Sur ce fond très sombre se calque une IIIème République pleine d’un élan libéral. Loi de 1881 sur la liberté de la presse et la liberté d’expression, loi Ferry de 1882, loi sur la liberté d’association de 1901, loi de séparation des églises et de l’état de 1905…

Une institutrice vient bouleverser la vie d’Henri Gosset. Il est lecteur, peut-être plus par amitié pour Léon Daudet, de « La libre parole ». Elle lit « Le bonnet rouge », quotidien satirique plus anarchiste que républicain.  Elle manifeste aussi, pour le progrès social, contre la guerre qui s’annonce. Deux personnages intimement liés dont les idées s’affrontent et permettent à Christophe Donner de braquer ses projecteurs sur les courants anarchistes, sur Miguel Almereyda, anarchiste dandy passé par les séjours en prison puis la rédaction en chef du Bonnet rouge, mais aussi sur Jean Jaurès, son assassinat, etc.

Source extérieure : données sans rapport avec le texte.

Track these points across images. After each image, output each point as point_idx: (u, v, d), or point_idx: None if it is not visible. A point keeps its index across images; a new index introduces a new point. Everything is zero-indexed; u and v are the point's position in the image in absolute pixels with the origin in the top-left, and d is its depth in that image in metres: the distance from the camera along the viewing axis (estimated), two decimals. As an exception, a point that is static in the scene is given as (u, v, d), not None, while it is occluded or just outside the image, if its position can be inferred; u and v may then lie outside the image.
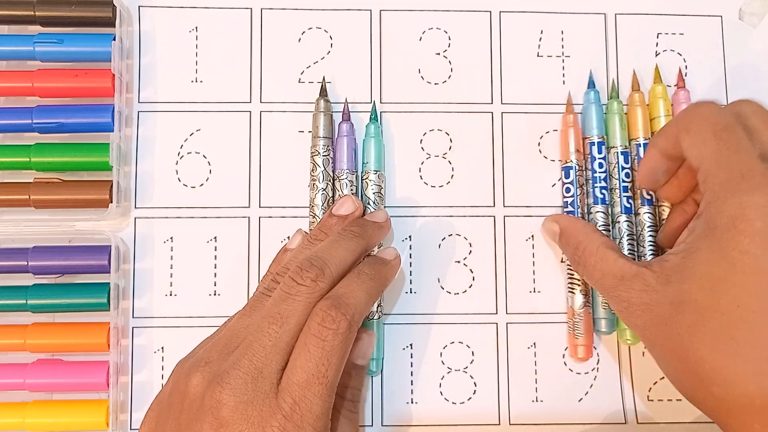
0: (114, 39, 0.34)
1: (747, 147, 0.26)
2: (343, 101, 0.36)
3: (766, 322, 0.24)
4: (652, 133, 0.35)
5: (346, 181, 0.33)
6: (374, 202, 0.33)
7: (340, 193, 0.33)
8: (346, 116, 0.35)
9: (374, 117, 0.35)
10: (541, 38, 0.37)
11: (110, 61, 0.34)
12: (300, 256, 0.30)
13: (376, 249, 0.33)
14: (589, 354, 0.34)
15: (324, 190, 0.33)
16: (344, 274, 0.29)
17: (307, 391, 0.25)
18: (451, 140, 0.36)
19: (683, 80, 0.36)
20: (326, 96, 0.35)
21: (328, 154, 0.34)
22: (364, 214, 0.33)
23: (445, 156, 0.36)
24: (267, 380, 0.26)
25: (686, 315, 0.25)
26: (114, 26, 0.34)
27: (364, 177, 0.34)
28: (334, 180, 0.34)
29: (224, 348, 0.27)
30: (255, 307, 0.29)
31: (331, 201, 0.34)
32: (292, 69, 0.36)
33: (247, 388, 0.25)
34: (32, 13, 0.34)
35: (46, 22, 0.34)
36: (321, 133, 0.34)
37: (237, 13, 0.36)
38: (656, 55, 0.37)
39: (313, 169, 0.34)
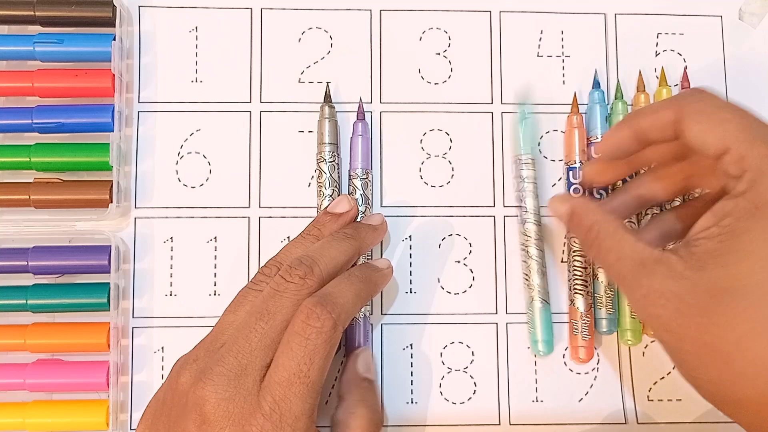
0: (114, 39, 0.34)
1: (760, 121, 0.25)
2: (345, 101, 0.36)
3: None
4: None
5: (360, 180, 0.34)
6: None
7: (359, 192, 0.34)
8: (361, 115, 0.35)
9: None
10: (541, 38, 0.37)
11: (110, 61, 0.34)
12: (291, 252, 0.30)
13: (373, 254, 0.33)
14: (591, 355, 0.34)
15: (330, 196, 0.33)
16: (335, 275, 0.29)
17: (288, 391, 0.25)
18: (451, 140, 0.36)
19: (688, 81, 0.36)
20: (330, 102, 0.35)
21: (334, 161, 0.34)
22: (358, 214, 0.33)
23: (445, 156, 0.36)
24: (250, 377, 0.26)
25: (731, 303, 0.23)
26: (114, 26, 0.34)
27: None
28: (349, 179, 0.34)
29: (211, 344, 0.27)
30: (241, 302, 0.29)
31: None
32: (292, 69, 0.36)
33: (229, 384, 0.25)
34: (32, 13, 0.34)
35: (46, 22, 0.34)
36: (327, 140, 0.34)
37: (237, 13, 0.36)
38: (656, 55, 0.37)
39: (319, 176, 0.34)
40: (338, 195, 0.34)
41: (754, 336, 0.22)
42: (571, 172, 0.34)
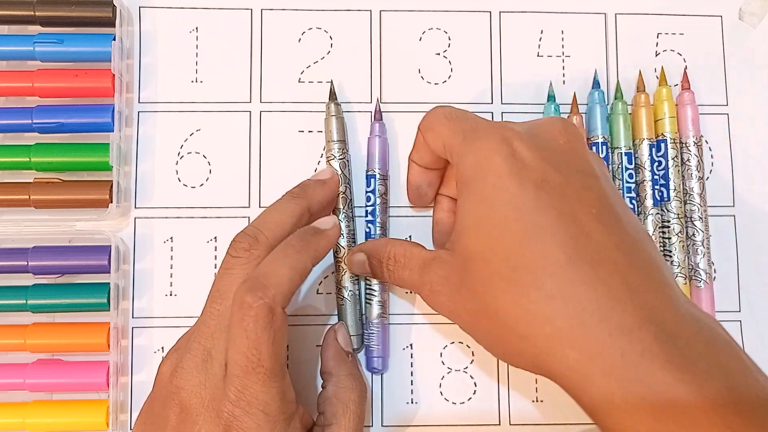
0: (114, 39, 0.34)
1: (470, 115, 0.29)
2: (345, 102, 0.36)
3: (532, 253, 0.24)
4: (656, 134, 0.35)
5: (377, 183, 0.34)
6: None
7: (374, 197, 0.34)
8: (378, 116, 0.35)
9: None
10: (541, 38, 0.37)
11: (110, 61, 0.34)
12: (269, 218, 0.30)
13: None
14: None
15: (344, 193, 0.33)
16: (284, 238, 0.28)
17: (247, 381, 0.25)
18: (451, 140, 0.36)
19: (688, 81, 0.36)
20: (336, 99, 0.35)
21: (344, 158, 0.34)
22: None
23: (445, 156, 0.36)
24: (216, 361, 0.26)
25: (474, 269, 0.26)
26: (114, 26, 0.34)
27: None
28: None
29: (189, 333, 0.28)
30: (214, 288, 0.28)
31: (350, 204, 0.34)
32: (292, 69, 0.36)
33: (199, 371, 0.26)
34: (32, 13, 0.34)
35: (46, 22, 0.34)
36: (335, 137, 0.34)
37: (237, 13, 0.36)
38: (656, 55, 0.37)
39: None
40: (350, 192, 0.34)
41: (501, 294, 0.25)
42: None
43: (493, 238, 0.25)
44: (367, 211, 0.34)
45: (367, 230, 0.34)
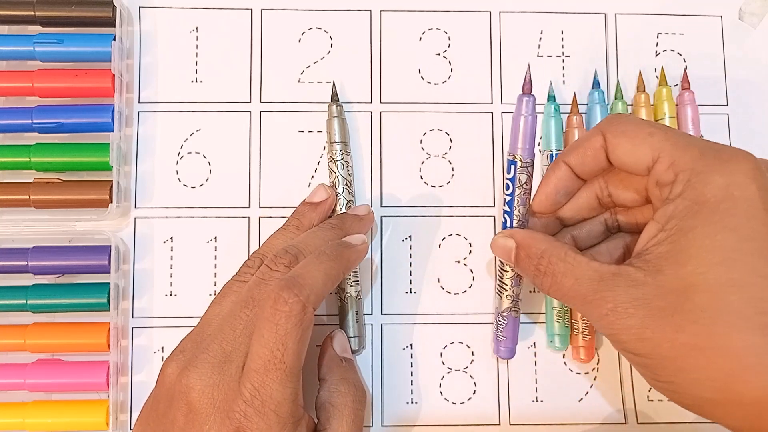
0: (114, 39, 0.34)
1: (682, 134, 0.26)
2: (346, 102, 0.36)
3: None
4: None
5: (520, 166, 0.30)
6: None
7: (517, 186, 0.30)
8: (528, 87, 0.30)
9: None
10: (541, 38, 0.37)
11: (110, 61, 0.34)
12: (273, 244, 0.31)
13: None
14: (591, 356, 0.34)
15: (343, 195, 0.33)
16: None
17: (266, 377, 0.25)
18: (451, 140, 0.36)
19: (688, 81, 0.36)
20: (338, 100, 0.35)
21: (344, 159, 0.34)
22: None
23: (445, 156, 0.36)
24: (233, 364, 0.26)
25: (701, 301, 0.23)
26: (114, 26, 0.34)
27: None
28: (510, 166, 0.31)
29: (197, 336, 0.28)
30: (226, 294, 0.29)
31: (349, 205, 0.34)
32: (292, 69, 0.36)
33: (213, 371, 0.26)
34: (32, 13, 0.34)
35: (46, 22, 0.34)
36: (337, 138, 0.34)
37: (237, 13, 0.36)
38: (656, 55, 0.37)
39: (329, 175, 0.34)
40: (352, 193, 0.34)
41: (733, 329, 0.22)
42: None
43: (737, 271, 0.23)
44: (504, 200, 0.30)
45: (503, 221, 0.31)
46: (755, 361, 0.22)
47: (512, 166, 0.30)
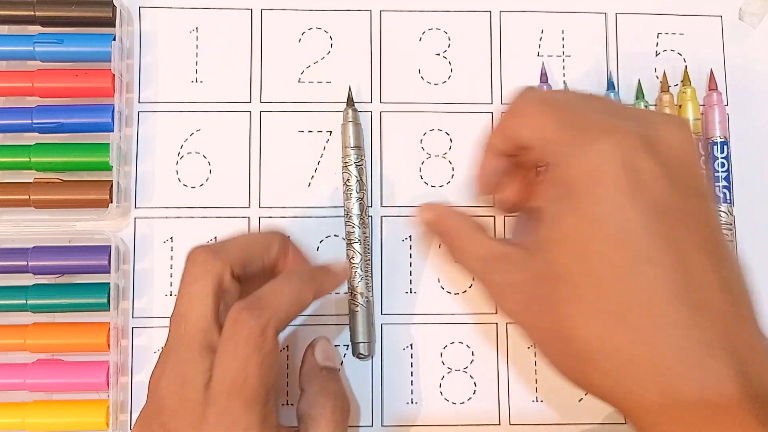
0: (114, 39, 0.34)
1: (572, 101, 0.26)
2: (345, 102, 0.36)
3: (631, 285, 0.22)
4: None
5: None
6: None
7: None
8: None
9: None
10: (541, 38, 0.37)
11: (110, 61, 0.34)
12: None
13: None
14: None
15: (361, 199, 0.34)
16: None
17: (230, 402, 0.24)
18: (451, 140, 0.36)
19: (715, 82, 0.35)
20: (353, 105, 0.35)
21: (361, 164, 0.34)
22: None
23: (445, 156, 0.36)
24: (191, 386, 0.25)
25: (559, 288, 0.23)
26: (114, 26, 0.34)
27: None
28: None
29: (167, 349, 0.27)
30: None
31: (366, 211, 0.34)
32: (292, 69, 0.36)
33: (174, 395, 0.25)
34: (32, 13, 0.34)
35: (46, 22, 0.34)
36: (352, 143, 0.34)
37: (237, 13, 0.36)
38: (656, 55, 0.37)
39: (348, 180, 0.34)
40: (365, 199, 0.34)
41: (583, 322, 0.23)
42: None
43: (590, 260, 0.23)
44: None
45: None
46: (599, 347, 0.23)
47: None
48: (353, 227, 0.33)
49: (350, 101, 0.35)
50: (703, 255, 0.23)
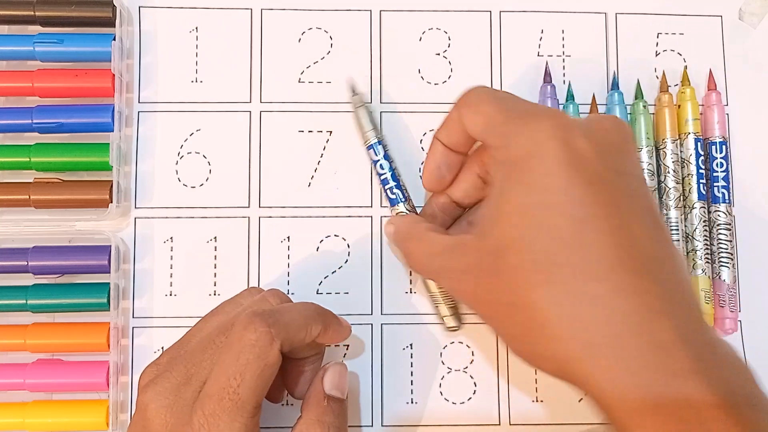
0: (114, 39, 0.34)
1: (517, 97, 0.28)
2: (346, 101, 0.36)
3: (576, 250, 0.23)
4: (680, 134, 0.35)
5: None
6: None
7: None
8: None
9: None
10: (541, 38, 0.37)
11: (110, 61, 0.34)
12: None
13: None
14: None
15: (406, 202, 0.33)
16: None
17: (217, 406, 0.24)
18: (451, 140, 0.36)
19: (714, 82, 0.36)
20: (356, 91, 0.34)
21: (382, 141, 0.34)
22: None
23: (445, 156, 0.36)
24: (191, 388, 0.25)
25: (508, 257, 0.24)
26: (114, 26, 0.34)
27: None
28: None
29: (175, 351, 0.27)
30: (216, 313, 0.29)
31: (405, 189, 0.34)
32: (292, 69, 0.36)
33: (170, 393, 0.25)
34: (32, 13, 0.34)
35: (46, 22, 0.34)
36: (368, 126, 0.34)
37: (237, 13, 0.36)
38: (656, 55, 0.37)
39: (380, 180, 0.34)
40: (410, 202, 0.34)
41: (536, 289, 0.23)
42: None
43: (536, 226, 0.24)
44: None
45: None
46: (549, 312, 0.23)
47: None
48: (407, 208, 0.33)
49: (353, 89, 0.34)
50: (641, 227, 0.24)
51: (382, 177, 0.34)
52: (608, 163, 0.25)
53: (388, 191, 0.34)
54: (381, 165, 0.34)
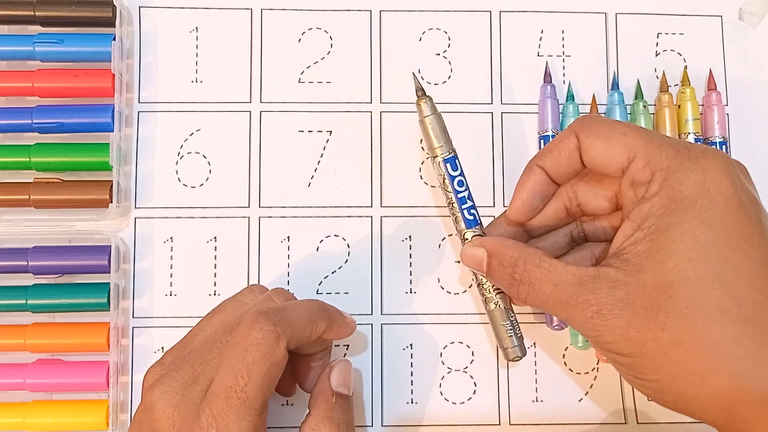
0: (114, 39, 0.34)
1: (651, 130, 0.27)
2: (346, 101, 0.36)
3: (760, 287, 0.23)
4: (680, 134, 0.35)
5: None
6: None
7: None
8: (548, 78, 0.35)
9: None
10: (541, 38, 0.37)
11: (110, 61, 0.34)
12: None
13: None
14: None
15: (474, 221, 0.30)
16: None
17: (225, 405, 0.24)
18: (451, 140, 0.36)
19: (714, 82, 0.36)
20: (424, 94, 0.30)
21: (454, 156, 0.30)
22: None
23: (445, 156, 0.36)
24: (198, 387, 0.25)
25: (683, 296, 0.23)
26: (114, 26, 0.34)
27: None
28: None
29: (179, 350, 0.27)
30: (219, 311, 0.29)
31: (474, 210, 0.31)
32: (292, 69, 0.36)
33: (177, 392, 0.25)
34: (32, 13, 0.34)
35: (46, 22, 0.34)
36: (437, 142, 0.30)
37: (237, 13, 0.36)
38: (656, 55, 0.37)
39: (446, 200, 0.31)
40: (480, 224, 0.30)
41: (713, 323, 0.23)
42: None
43: (715, 265, 0.23)
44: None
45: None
46: (732, 352, 0.23)
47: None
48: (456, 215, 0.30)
49: (420, 90, 0.30)
50: None
51: (460, 195, 0.30)
52: (760, 203, 0.25)
53: (465, 211, 0.30)
54: (459, 182, 0.30)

Toutes les pièces de ce puzzle dense amènent petit à petit le lecteur vers l’issue terrible que constitue la Première guerre mondiale. Les courants nationalistes, royalistes, anarchistes, antirépublicains charrient des courants violents qui s’entrechoquent en une mer déchaînée. La guerre est inévitable. La famille Gosset y sera plongée. Léon Daudet, fervent va-t-en-guerre et lâche patriote, aussi. Cette époque regorge de scandales, de journalistes complotistes prêts à tout du moment que la haine éclate. Comme le dit Drumont : « Toute la question est de savoir jusqu’où on peut aller ». Vaste programme dans lequel la vérité  n’a pas sa place. Ni la paix.

« La France goy », écho à un passé passionnant et sinistre, répond à « La France juive » et nous engage. Le passé doit conseiller l’avenir. Notre époque actuelle, si complexe et difficile à lire soit-elle, ne présente-t-elle pas les signes inquiétants qui font le substrat de la discorde et de la guerre ? Ce roman nous engage à écrire les réponses à venir avec l’intelligence et l’acuité nécessaires pour cela.